(Exercise text):
What It's Like to Bungee Jump Every Day: On Facing Your Anxiety
I went bungee jumping a few years ago. I was SO excited; this was the pinnacle of my trip. I wanted to soar face first into a canyon and lose my mind and go crazy and have the time of my life.
But as I got to the top of the stairs, I could feel a weight settling in my chest. I could feel my heart rate grow fast and urgent, pounding away in my chest. My lungs felt like they were shrinking. I felt like I was quickly losing control of myself. My whole body was shaking; every cell was on edge. I got goosebumps up and down my skin in 70 degree weather. My throat felt like it was closing in. I got to the top. I stepped out onto the platform, hooked up to all the necessary safety features. I swallowed. I breathed. I held my arms out, I could hear the bungee staff speaking, but their words didn’t mean anything to me. All I could see was down—all the way down. And they said 3…. (breathe Andria) 2…. (inhale,exhale) 1! …….. 1! ………
My body didn’t budge an inch. I was begging my body to move, but every muscle was tensed tying me down to the ground as I looked out into the abyss—the open air 141 feet above the blue water.
“I can’t, I can’t.”
In that moment, I was so disappointed with myself. I was frustrated that I couldn’t will my body over the edge. I was right there. Everyone was watching. People were eagerly waiting their turn behind me. I wanted to do this, I begged my parents, I had to do this. They tried encouraging me, “Just fall forward.” They count down to 1 again.
Nothing. Stiff. Standstill. Stuck. Limbo.
Finally the lead guy came to stand behind me. He stretched his arms out, grabbing my arms. “You’re not going to do this on your own, so I’m going to push you. I’m not going to let you walk away from this. I know you can do this. On the count of three you’re going to lean forward, I won’t shove you, I promise, I’ll just guide you forward and then you’ll fall. Okay?”

(Supplied information):
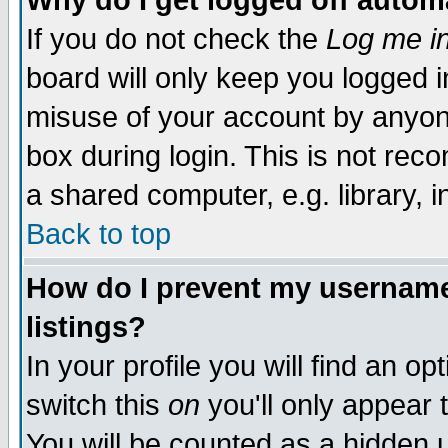
Why do I get logged off autom
If you do not check the
Log me in
board will only keep you logged i
misuse of your account by anyone
box during login. This is not re
a shared computer, e.g. library, in
Back to top
How do I prevent my username 
listings?
In your profile you will find an op
switch this
on
you'll only appear 
You will be counted as a hidden 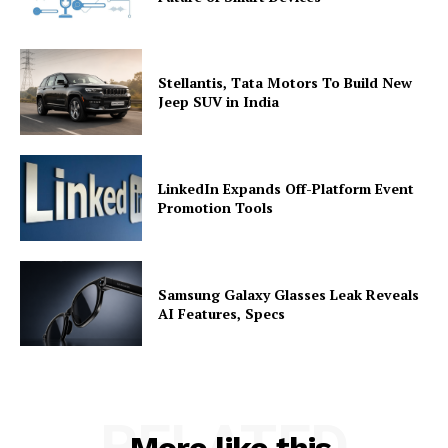
Stellantis, Tata Motors To Build New
Jeep SUV in India
LinkedIn Expands Off-Platform Event
Promotion Tools
Samsung Galaxy Glasses Leak Reveals
AI Features, Specs
RELATED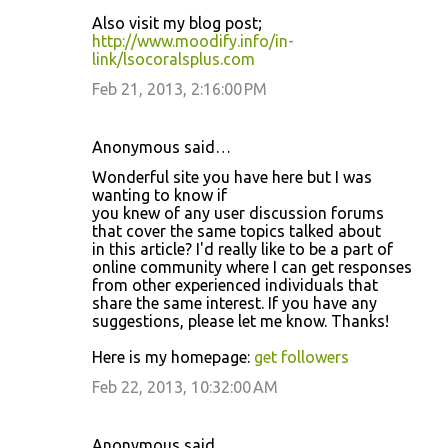
Also visit my blog post;
http://www.moodify.info/in-
link/lsocoralsplus.com
Feb 21, 2013, 2:16:00 PM
Anonymous said…
Wonderful site you have here but I was
wanting to know if
you knew of any user discussion forums
that cover the same topics talked about
in this article? I'd really like to be a part of
online community where I can get responses
from other experienced individuals that
share the same interest. If you have any
suggestions, please let me know. Thanks!
Here is my homepage:
get followers
Feb 22, 2013, 10:32:00 AM
Anonymous said…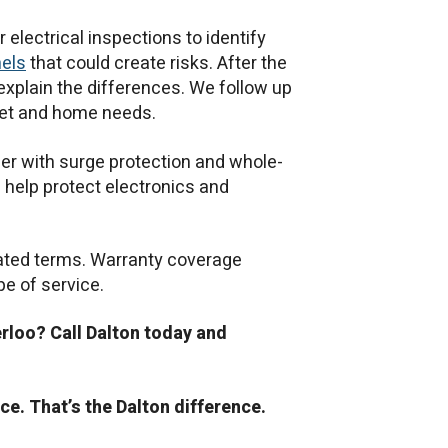
lectrical inspections to identify
nels
that could create risks. After the
 explain the differences. We follow up
dget and home needs.
r with surge protection and whole-
help protect electronics and
tated terms. Warranty coverage
pe of service.
erloo? Call Dalton today and
ce. That’s the Dalton difference.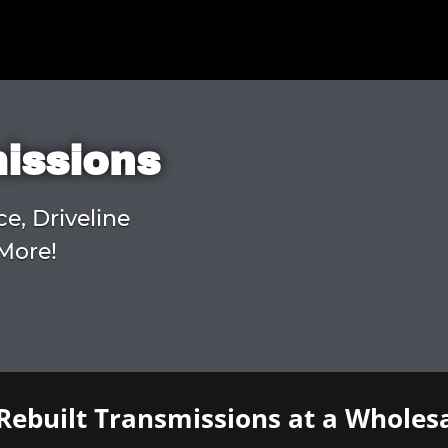
missions
ce, Driveline
More!
Rebuilt Transmissions at a Wholesa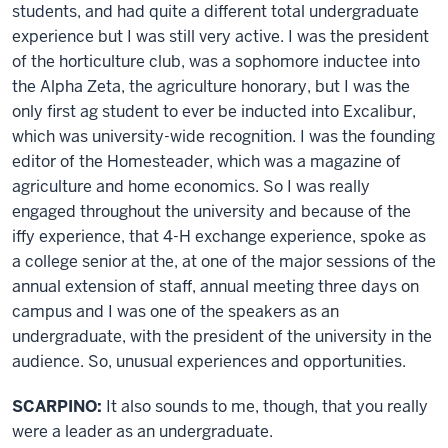
students, and had quite a different total undergraduate
experience but I was still very active. I was the president
of the horticulture club, was a sophomore inductee into
the Alpha Zeta, the agriculture honorary, but I was the
only first ag student to ever be inducted into Excalibur,
which was university-wide recognition. I was the founding
editor of the Homesteader, which was a magazine of
agriculture and home economics. So I was really
engaged throughout the university and because of the
iffy experience, that 4-H exchange experience, spoke as
a college senior at the, at one of the major sessions of the
annual extension of staff, annual meeting three days on
campus and I was one of the speakers as an
undergraduate, with the president of the university in the
audience. So, unusual experiences and opportunities.
SCARPINO:
It also sounds to me, though, that you really
were a leader as an undergraduate.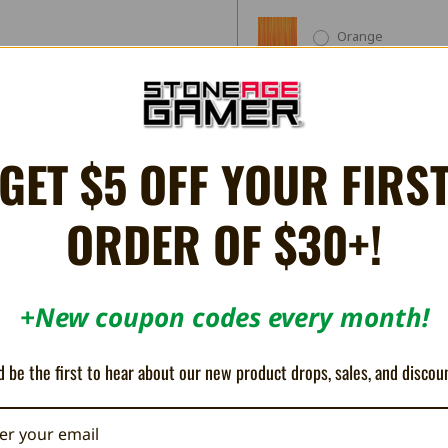
Orange
Grape
GET $5 OFF YOUR FIRS
Jungle
ORDER OF $30+!
Current
Quantity:
Stock:
Decrease
Increase
+New coupon codes every month!
Quantity:
Quantity:
 be the first to hear about our new product drops, sales, and discou
Share
X
Facebook
Bluesky
Email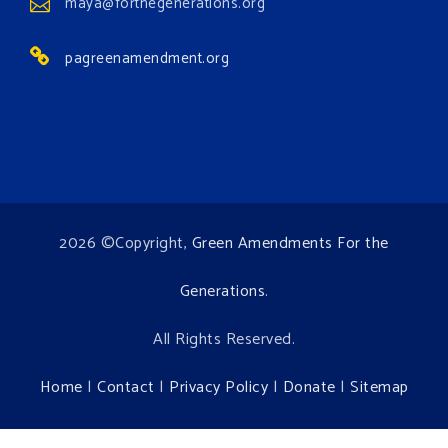
maya@forthegenerations.org
Environment events.
pagreenamendment.org
View on Facebook
·
Share
2026 ©Copyright,
Green Amendments For the
Generations
.
All Rights Reserved.
Home
|
Contact
|
Privacy Policy
|
Donate
|
Sitemap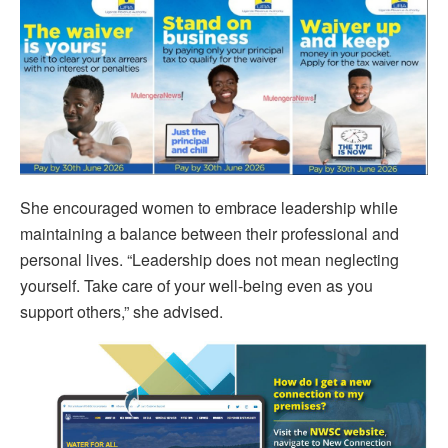
She encouraged women to embrace leadership while
maintaining a balance between their professional and
personal lives. “Leadership does not mean neglecting
yourself. Take care of your well-being even as you
support others,” she advised.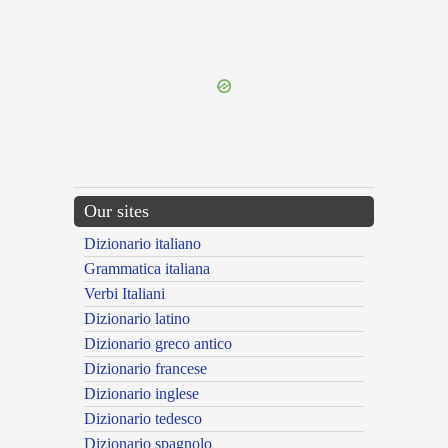
{{ID:PULEX100}}
---CACHE---
Our sites
Dizionario italiano
Grammatica italiana
Verbi Italiani
Dizionario latino
Dizionario greco antico
Dizionario francese
Dizionario inglese
Dizionario tedesco
Dizionario spagnolo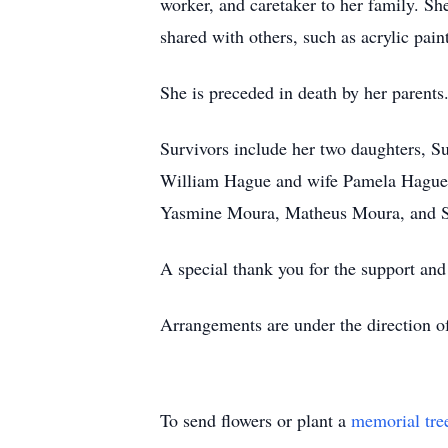
worker, and caretaker to her family. She
shared with others, such as acrylic pai
She is preceded in death by her parents
Survivors include her two daughters, S
William Hague and wife Pamela Hague, 
Yasmine Moura, Matheus Moura, and S
A special thank you for the support and 
Arrangements are under the direction 
To send flowers or plant a
memorial tre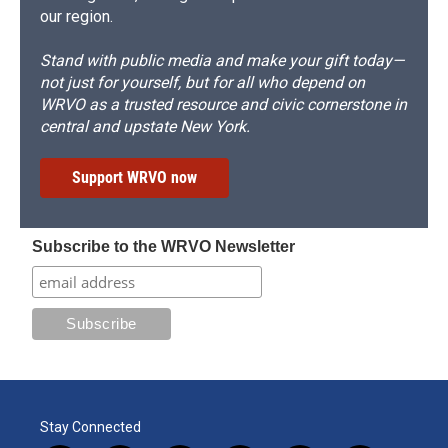
our region.
Stand with public media and make your gift today—
not just for yourself, but for all who depend on
WRVO as a trusted resource and civic cornerstone in
central and upstate New York.
Support WRVO now
Subscribe to the WRVO Newsletter
Stay Connected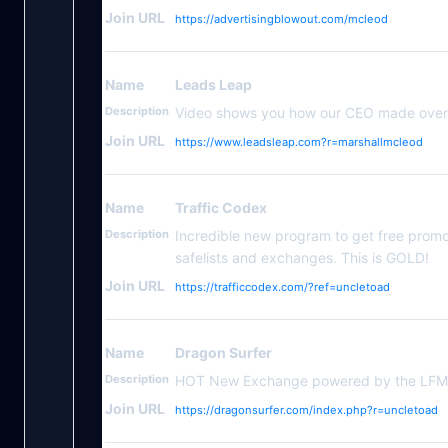
Join URL
https://advertisingblowout.com/mcleod
Name
Leads Leap
Description
Video shows you how our CEO made over 
Join URL
https://www.leadsleap.com?r=marshallmcleod
Name
Traffic Codex
Description
Incredible new program to get free prom
safelists and exchanges. This is GOLD!
Join URL
https://trafficcodex.com/?ref=uncletoad
Name
Dragon Surfer
Description
HOT New Exchange powered by the LFMTE
Join URL
https://dragonsurfer.com/index.php?r=uncletoad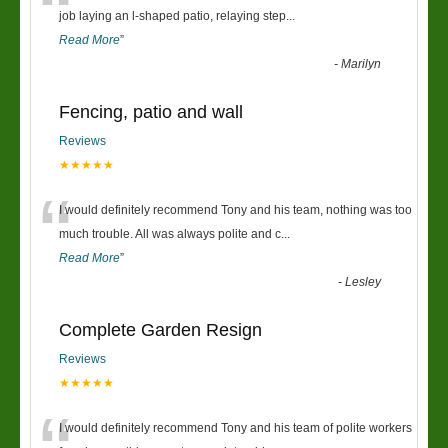
“
job laying an l-shaped patio, relaying step
...
Read More
”
-
Marilyn
Fencing, patio and wall
Reviews
★★★★★
“
I would definitely recommend Tony and his team, nothing was too
much trouble. All was always polite and c
...
Read More
”
-
Lesley
Complete Garden Resign
Reviews
★★★★★
I would definitely recommend Tony and his team of polite workers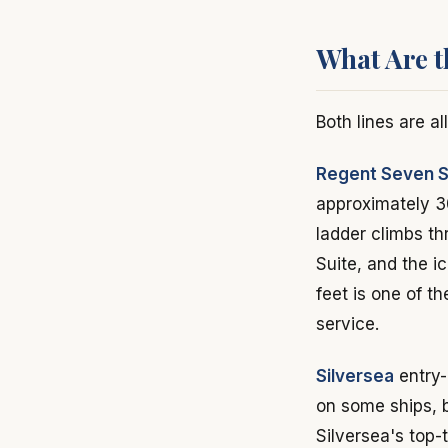
What Are t
Both lines are al
Regent Seven 
approximately 3
ladder climbs t
Suite, and the 
feet is one of t
service.
Silversea
entry-
on some ships, b
Silversea's top-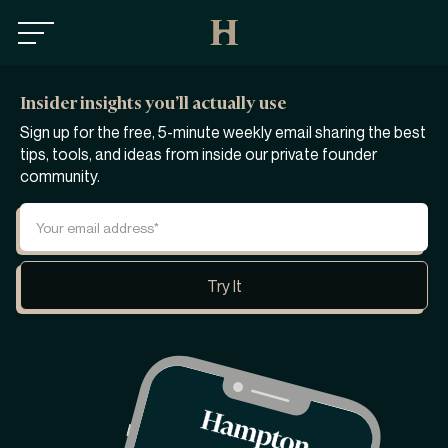
Insider insights you’ll actually use
Sign up for the free, 5-minute weekly email sharing the best
tips, tools, and ideas from inside our private founder
community.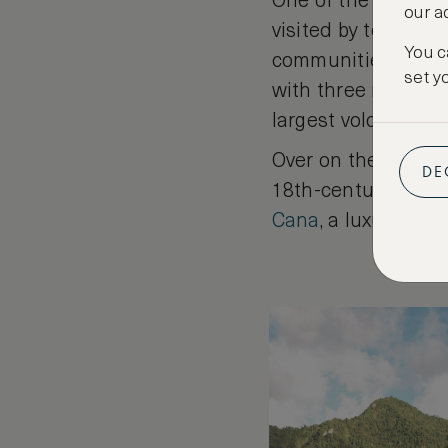
One of the lesser-
our a
visited by tourists
You c
communities. Wildl
set y
with three nature r
largest volcanic-he
Over on the west co
DE
18th-century Creole
Cana
, a luxurious 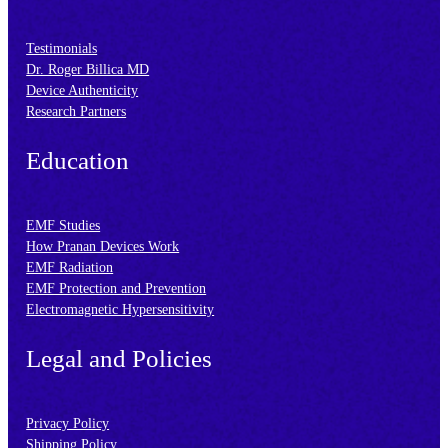
Testimonials
Dr. Roger Billica MD
Device Authenticity
Research Partners
Education
EMF Studies
How Pranan Devices Work
EMF Radiation
EMF Protection and Prevention
Electromagnetic Hypersensitivity
Legal and Policies
Privacy Policy
Shipping Policy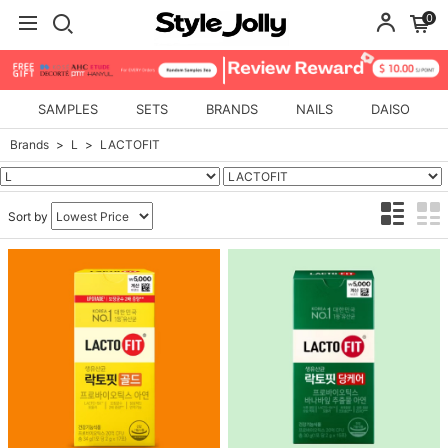
0
SAMPLES
SETS
BRANDS
NAILS
DAISO
Brands
L
LACTOFIT
Sort by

(Task prompt): Extract the bungee jumping essay from the top of the page and reproduce all of it word for word, without the data.

(Written answer):
What It's Like to Bungee Jump Every Day: On Facing Your Anxiety
I went bungee jumping a few years ago. I was SO excited; this was the pinnacle of my trip. I wanted to soar face first into a canyon and lose my mind and go crazy and have the time of my life.
But as I got to the top of the stairs, I could feel a weight settling in my chest. I could feel my heart rate grow fast and urgent, pounding away in my chest. My lungs felt like they were shrinking. I felt like I was quickly losing control of myself. My whole body was shaking; every cell was on edge. I got goosebumps up and down my skin in 70 degree weather. My throat felt like it was closing in. I got to the top. I stepped out onto the platform, hooked up to all the necessary safety features. I swallowed. I breathed. I held my arms out, I could hear the bungee staff speaking, but their words didn’t mean anything to me. All I could see was down—all the way down. And they said 3…. (breathe Andria) 2…. (inhale,exhale) 1! …….. 1! ………
My body didn’t budge an inch. I was begging my body to move, but every muscle was tensed tying me down to the ground as I looked out into the abyss—the open air 141 feet above the blue water.
“I can’t, I can’t.”
In that moment, I was so disappointed with myself. I was frustrated that I couldn’t will my body over the edge. I was right there. Everyone was watching. People were eagerly waiting their turn behind me. I wanted to do this, I begged my parents, I had to do this. They tried encouraging me, “Just fall forward.” They count down to 1 again.
Nothing. Stiff. Standstill. Stuck. Limbo.
Finally the lead guy came to stand behind me. He stretched his arms out, grabbing my arms. “You’re not going to do this on your own, so I’m going to push you. I’m not going to let you walk away from this. I know you can do this. On the count of three you’re going to lean forward, I won’t shove you, I promise, I’ll just guide you forward and then you’ll fall. Okay?”